Les Chefs d'Etat de la Cédéao au sortir de leur 66 sommet tenu à Abuja au Nigéria.
Le Burkina, le Mali et le Niger ont annoncé le 14 décembre 2024, avoir ouvert leur espace à tout ressortissant de la Cédéao. C’est désormais « un espace sans visa pour tout ressortissant », selon le Président de la Confédération de l’Alliance du Sahel (AES), le Président de la Transition malienne, Assimi Goïta. Mais du côté de la Cédéao, le niet est catégorique : il n’y aura pas d’avantages pour des membres qui quittent la maison commune.
Par La Rédaction
Selon le communiqué signé d’Assimi Goïta, lu le samedi 14 décembre 2024 par le ministre malien des Affaires étrangères du Mali, Abdoulaye Diop sur la télévision publique malienne, les ressortissants de la Communauté économique des États d’Afrique de l’Ouest (Cedeao), ont le « droit d’entrer, de circuler, de résider, de s’établir et de sortir sur le territoire des États membres de la Confédération des États du Sahel dans le respect des textes nationaux en vigueur. »
Seuls « les immigrants inadmissibles » dont les critères d’inadmissibilité ne sont pas encore précisés, ne sont pas tolérés.
Les véhicules particuliers, à usage commercial et de transport de passagers immatriculés sur le territoire d’un État de la Cédéao, pourront entrer dans l’espace de l’AES « conformément aux textes en vigueur ».
Cependant, du côté de la Cédéao, il n’est pas question que les populations de l’AES circulent librement dans leur zone si les trois pays constituant l’Alliance des Etats du Sahel, quittent l’institution sous-régionale.
Les chefs d’Etat de la Cédéao ont refusé cette main tendue de l’AES au 66e Sommet de l’instance sous-régionale tenu le 15 décembre 2024 à Abuja au Nigeria.

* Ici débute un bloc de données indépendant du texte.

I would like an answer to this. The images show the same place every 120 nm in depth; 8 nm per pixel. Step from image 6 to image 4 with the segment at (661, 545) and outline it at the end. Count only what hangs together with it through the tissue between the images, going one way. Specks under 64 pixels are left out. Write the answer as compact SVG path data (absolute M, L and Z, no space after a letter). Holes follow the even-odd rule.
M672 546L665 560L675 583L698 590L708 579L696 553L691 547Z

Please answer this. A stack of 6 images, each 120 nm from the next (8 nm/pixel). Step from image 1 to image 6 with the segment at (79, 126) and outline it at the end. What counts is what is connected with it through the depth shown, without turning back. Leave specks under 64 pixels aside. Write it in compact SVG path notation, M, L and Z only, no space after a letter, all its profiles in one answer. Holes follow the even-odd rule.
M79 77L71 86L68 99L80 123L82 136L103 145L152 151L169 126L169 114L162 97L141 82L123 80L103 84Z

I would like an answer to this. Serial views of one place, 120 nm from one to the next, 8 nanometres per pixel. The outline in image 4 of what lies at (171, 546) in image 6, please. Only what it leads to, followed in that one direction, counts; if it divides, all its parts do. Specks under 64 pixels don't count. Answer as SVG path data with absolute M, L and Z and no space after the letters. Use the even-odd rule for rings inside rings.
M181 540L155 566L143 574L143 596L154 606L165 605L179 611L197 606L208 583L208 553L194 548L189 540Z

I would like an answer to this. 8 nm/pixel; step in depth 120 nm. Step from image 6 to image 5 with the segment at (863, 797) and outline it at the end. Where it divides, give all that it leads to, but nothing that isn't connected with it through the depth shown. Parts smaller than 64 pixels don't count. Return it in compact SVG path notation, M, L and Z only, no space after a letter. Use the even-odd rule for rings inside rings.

Il n’y aurait aucune « Cédéao à la carte », c’est-à-dire, il n’y aura pas de faveur en termes de réciprocité pour des pays qui quittent la maison.
Malgré cette tonalité rigide, les pays de l’AES ont renouvelé à Niamey au Niger, leur décision de quitter l’institution sous régionale, tout en ouvrant les discussions sur les modalités de sortie dans l’intérêt des populations de la Confédération.
Légalement, le départ des trois pays de l’AES sera effectif le 29 janvier 2025, soit un an après l’annonce officielle de leur intention de retrait de la Cédéao.